I need to read (and write) some binary little endian file. I am writing my fortran code on a PC using Intel FC and Intel MPI. I/O works fine on PC, but final cause is running the program on Bluegene/P. The Bluegene/P(XL Fortran Compiler) has big endianness. And when I need non-parallel I/O operations (like fortran REED & WRITE) I am using
call SETRTEOPTS('ufmt_littleendian=8')
Unfortunately, when i need parallel I/O, for example MPI_FILE_READ, "SETRTEOPTS('ufmt_littleendian=8')" is ignored. I am setting view with:
call MPI_FILE_SET_VIEW(ifile, offset, MPI_FLOAT, MPI_FLOAT, 'native', MPI_INFO_NULL, ierr)
What should I do? I dont want to create my own DATAREP. Is there any other way? Speed is very important.
You need to use parallel-netcdf or HDF5. The learning curve for Parallel-HDF5 is a bit steep but you will get a self describing portable file format. It will help you down the road in ways you do not yet understand.

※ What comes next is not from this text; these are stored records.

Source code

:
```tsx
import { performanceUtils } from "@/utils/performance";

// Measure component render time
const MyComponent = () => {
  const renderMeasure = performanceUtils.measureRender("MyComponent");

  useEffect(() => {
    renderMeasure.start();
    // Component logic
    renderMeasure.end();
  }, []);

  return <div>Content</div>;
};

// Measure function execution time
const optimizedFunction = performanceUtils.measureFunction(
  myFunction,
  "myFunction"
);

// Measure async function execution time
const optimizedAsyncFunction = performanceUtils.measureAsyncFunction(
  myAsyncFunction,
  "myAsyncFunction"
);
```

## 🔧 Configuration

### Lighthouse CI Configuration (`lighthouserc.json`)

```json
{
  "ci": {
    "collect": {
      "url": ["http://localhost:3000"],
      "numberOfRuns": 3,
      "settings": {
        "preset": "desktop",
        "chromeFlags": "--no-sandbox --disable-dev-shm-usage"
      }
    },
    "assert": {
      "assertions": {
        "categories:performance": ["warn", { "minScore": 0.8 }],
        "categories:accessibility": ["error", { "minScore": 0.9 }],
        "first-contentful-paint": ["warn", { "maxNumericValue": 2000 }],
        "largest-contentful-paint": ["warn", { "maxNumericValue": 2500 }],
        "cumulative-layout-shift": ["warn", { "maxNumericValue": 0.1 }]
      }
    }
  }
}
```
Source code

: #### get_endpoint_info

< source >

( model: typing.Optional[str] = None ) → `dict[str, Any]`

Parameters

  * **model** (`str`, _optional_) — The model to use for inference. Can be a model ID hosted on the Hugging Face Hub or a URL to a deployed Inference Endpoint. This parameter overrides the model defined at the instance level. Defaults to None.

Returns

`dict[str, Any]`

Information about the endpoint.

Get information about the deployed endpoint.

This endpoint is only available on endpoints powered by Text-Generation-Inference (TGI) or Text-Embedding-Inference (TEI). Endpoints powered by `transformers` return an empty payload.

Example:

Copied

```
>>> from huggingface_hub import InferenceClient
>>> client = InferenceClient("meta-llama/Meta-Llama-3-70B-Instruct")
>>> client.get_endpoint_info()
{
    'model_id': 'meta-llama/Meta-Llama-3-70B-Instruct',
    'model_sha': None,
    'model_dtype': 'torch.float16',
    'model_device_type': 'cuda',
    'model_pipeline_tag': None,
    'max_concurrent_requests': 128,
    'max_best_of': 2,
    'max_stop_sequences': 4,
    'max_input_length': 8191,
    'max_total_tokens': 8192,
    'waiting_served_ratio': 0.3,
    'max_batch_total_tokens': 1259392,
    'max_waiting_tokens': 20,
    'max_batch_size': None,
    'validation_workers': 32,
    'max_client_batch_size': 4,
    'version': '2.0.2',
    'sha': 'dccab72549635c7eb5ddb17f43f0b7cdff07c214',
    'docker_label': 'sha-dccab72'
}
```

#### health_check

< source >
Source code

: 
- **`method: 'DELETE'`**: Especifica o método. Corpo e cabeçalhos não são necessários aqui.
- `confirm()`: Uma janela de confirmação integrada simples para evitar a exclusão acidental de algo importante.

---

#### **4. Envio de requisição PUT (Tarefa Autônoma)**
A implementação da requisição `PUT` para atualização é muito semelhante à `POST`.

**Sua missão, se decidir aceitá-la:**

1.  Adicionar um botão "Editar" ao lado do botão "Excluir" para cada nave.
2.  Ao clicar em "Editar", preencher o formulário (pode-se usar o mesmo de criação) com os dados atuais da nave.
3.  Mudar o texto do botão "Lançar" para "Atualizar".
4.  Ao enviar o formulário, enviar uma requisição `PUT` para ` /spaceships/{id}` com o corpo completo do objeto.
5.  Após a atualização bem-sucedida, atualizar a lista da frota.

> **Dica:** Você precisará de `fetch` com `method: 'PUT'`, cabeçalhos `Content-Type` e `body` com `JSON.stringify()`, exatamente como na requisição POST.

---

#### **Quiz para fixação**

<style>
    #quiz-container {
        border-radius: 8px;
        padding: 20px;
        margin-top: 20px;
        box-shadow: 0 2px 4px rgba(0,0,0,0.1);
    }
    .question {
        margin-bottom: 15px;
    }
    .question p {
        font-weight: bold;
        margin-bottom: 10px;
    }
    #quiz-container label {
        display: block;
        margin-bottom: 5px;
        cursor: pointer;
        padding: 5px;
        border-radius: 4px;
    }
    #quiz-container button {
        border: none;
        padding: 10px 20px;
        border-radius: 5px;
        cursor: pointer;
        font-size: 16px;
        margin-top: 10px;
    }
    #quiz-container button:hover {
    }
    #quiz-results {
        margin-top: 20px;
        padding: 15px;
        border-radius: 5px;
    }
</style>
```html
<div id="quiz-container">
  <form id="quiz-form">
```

Performance overhead is negligible. Pnetcdf has a bit of an edge if you have lots of tiny datasets, but that's a rather pathological situation.
some applications do byteswapping, but as you mentioned fortran you will have to be very careful that the PC fortran compiler and the Blue Gene fortran compiler agree exactly on how much (if any) record padding to put in its fortran output. Bleah.